Seluruh aset berada di Kota Gunung Sitoli, Sumut.

Yan Muhardiansyah
Oleh Yan Muhardiansyah - Reporter
Harta benda pembunuh petugas pajak disita, rekening diblokir
Ilustrasi Mafia Pajak. ©2015 Merdeka.com

Direktorat Jenderal Pajak menyita seluruh harta benda milik Agusman Lahagu alias Ama Tety (45). Semua rekening perbankan wajib pajak tersangka pembunuhan 2 petugas pajak ini juga telah diblokir."Seluruhnya sudah disita Selasa (26/4) kemarin," kata Direktur Pemeriksaan dan Penagihan, Dirjen Pajak, Edy Slamet Irianto, di Medan, Kamis (28/4).Harta benda Agusman yang disita yaitu rumah, 2 unit ruko, gudang, 2 unit Truk Mitsubishi BK 8878 TE dan Mitsubishi Mirage BB 416 TA. Seluruh aset itu berada di Kota Gunung Sitoli, Sumut.Selain menyita harta benda dan aset bergera, Ditjen Pajak juga sudah memblokir rekening perbankan milik Agusman.

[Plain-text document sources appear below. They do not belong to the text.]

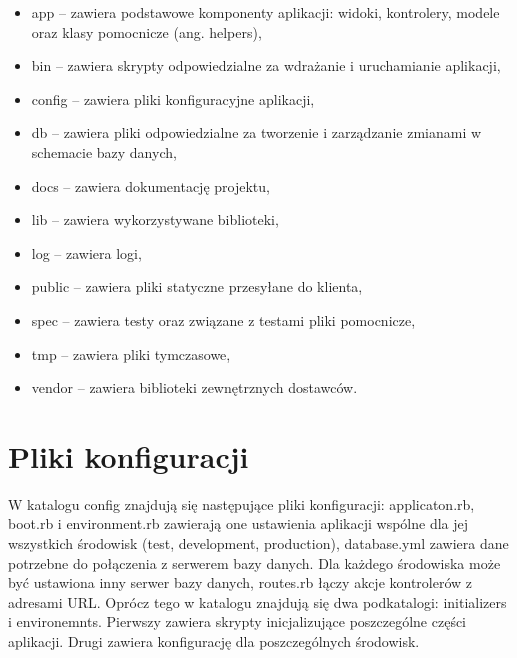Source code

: \begin{itemize}
\item app – zawiera podstawowe komponenty aplikacji: widoki, kontrolery, modele oraz klasy pomocnicze (ang. helpers),
\item bin – zawiera skrypty odpowiedzialne za wdrażanie i uruchamianie aplikacji,
\item config – zawiera pliki konfiguracyjne aplikacji,
\item db – zawiera pliki odpowiedzialne za tworzenie i zarządzanie zmianami w schemacie bazy danych,
\item docs – zawiera dokumentację projektu,
\item lib – zawiera wykorzystywane biblioteki,
\item log – zawiera logi,
\item public – zawiera pliki statyczne przesyłane do klienta,
\item spec – zawiera testy oraz związane z testami pliki pomocnicze,
\item tmp – zawiera pliki tymczasowe,
\item vendor – zawiera biblioteki zewnętrznych dostawców.
\end{itemize}

\section{Pliki konfiguracji}

W katalogu config znajdują się następujące pliki konfiguracji: applicaton.rb, boot.rb i environment.rb zawierają one ustawienia aplikacji wspólne dla jej wszystkich środowisk (test, development, production), database.yml zawiera dane potrzebne do połączenia z serwerem bazy danych. Dla każdego środowiska może być ustawiona inny serwer bazy danych, routes.rb łączy akcje kontrolerów z adresami URL. Oprócz tego w katalogu znajdują się dwa podkatalogi: initializers i environemnts. Pierwszy zawiera skrypty inicjalizujące poszczególne części aplikacji. Drugi zawiera konfigurację dla poszczególnych środowisk.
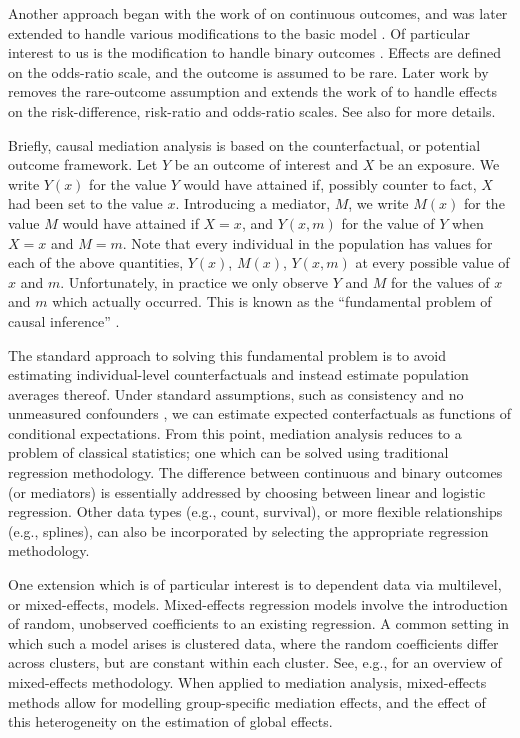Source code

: \documentclass{article}
\begin{document}
Another approach began with the work of \citet{Van09} on continuous outcomes, and was later extended to handle various modifications to the basic model \citep{Van10, Van13, Van14}. Of particular interest to us is the modification to handle binary outcomes \citep{Van10}. Effects are defined on the odds-ratio scale, and the outcome is assumed to be rare. Later work by \citet{Sam21} removes the rare-outcome assumption and extends the work of \citet{Van09} to handle effects on the risk-difference, risk-ratio and odds-ratio scales. See also \citet{Sam18,Sam23} for more details.

Briefly, causal mediation analysis is based on the counterfactual, or potential outcome framework. Let $Y$ be an outcome of interest and $X$ be an exposure. We write $Y(x)$ for the value $Y$ would have attained if, possibly counter to fact, $X$ had been set to the value $x$. Introducing a mediator, $M$, we write $M(x)$ for the value $M$ would have attained if $X=x$, and $Y(x, m)$ for the value of $Y$ when $X=x$ and $M=m$. Note that every individual in the population has values for each of the above quantities, $Y(x)$, $M(x)$, $Y(x,m)$ at every possible value of $x$ and $m$. Unfortunately, in practice we only observe $Y$ and $M$ for the values of $x$ and $m$ which actually occurred. This is known as the ``fundamental problem of causal inference'' \citep{Din18, Hol86}. 

The standard approach to solving this fundamental problem is to avoid estimating individual-level counterfactuals and instead estimate population averages thereof. Under standard assumptions, such as consistency and no unmeasured confounders \citep[see, e.g.,][]{Pea09}, we can estimate expected conterfactuals as functions of conditional expectations. From this point, mediation analysis reduces to a problem of classical statistics; one which can be solved using traditional regression methodology. The difference between continuous and binary outcomes (or mediators) is essentially addressed by choosing between linear and logistic regression. Other data types (e.g., count, survival), or more flexible relationships (e.g., splines), can also be incorporated by selecting the appropriate regression methodology.

One extension which is of particular interest is to dependent data via multilevel, or mixed-effects, models. Mixed-effects regression models involve the introduction of random, unobserved coefficients to an existing regression. A common setting in which such a model arises is clustered data, where the random coefficients differ across clusters, but are constant within each cluster. See, e.g., \citet{Dem04} for an overview of mixed-effects methodology. When applied to mediation analysis, mixed-effects methods allow for modelling group-specific mediation effects, and the effect of this heterogeneity on the estimation of global effects.
\end{document}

Penyitaan dilakukan untuk menutupi tunggakan pajak senilai Rp 14,7 miliar. Mengenai total aset yang disita, Edy menyatakan mereka belum mengalkulasinya. Mengenai aset yang disebut-sebut tidak sebanding dengan pajak Rp 14,7 miliar yang harus dibayar Agusman, Edy meluruskan, tunggakan itu bukan didasarkan pada harta yang dimiliki melainkan pajak dari penghasilan. "Yang kita tagih itu bukan pajak harta benda, namun pajak penghasilan dari usahanya. Jumlahnya didasarkan pada besaran transaksi yang bersangkutan dalam kurun waktu tertentu," sebut Edy.Agusman merupakan pelaku utama pembunuhan terhadap dua petugas pajak, Parada Toga Siahaan (30) dan Sozanolo Lase (35), di Kota Gunung Sitoli, Sumut, Selasa (12/4) lalu. Dia dan 4 karyawannya membunuh kedua petugas pajak yang mengantarkan surat paksa tagihan pajak Rp 14,7 miliar kepadanya.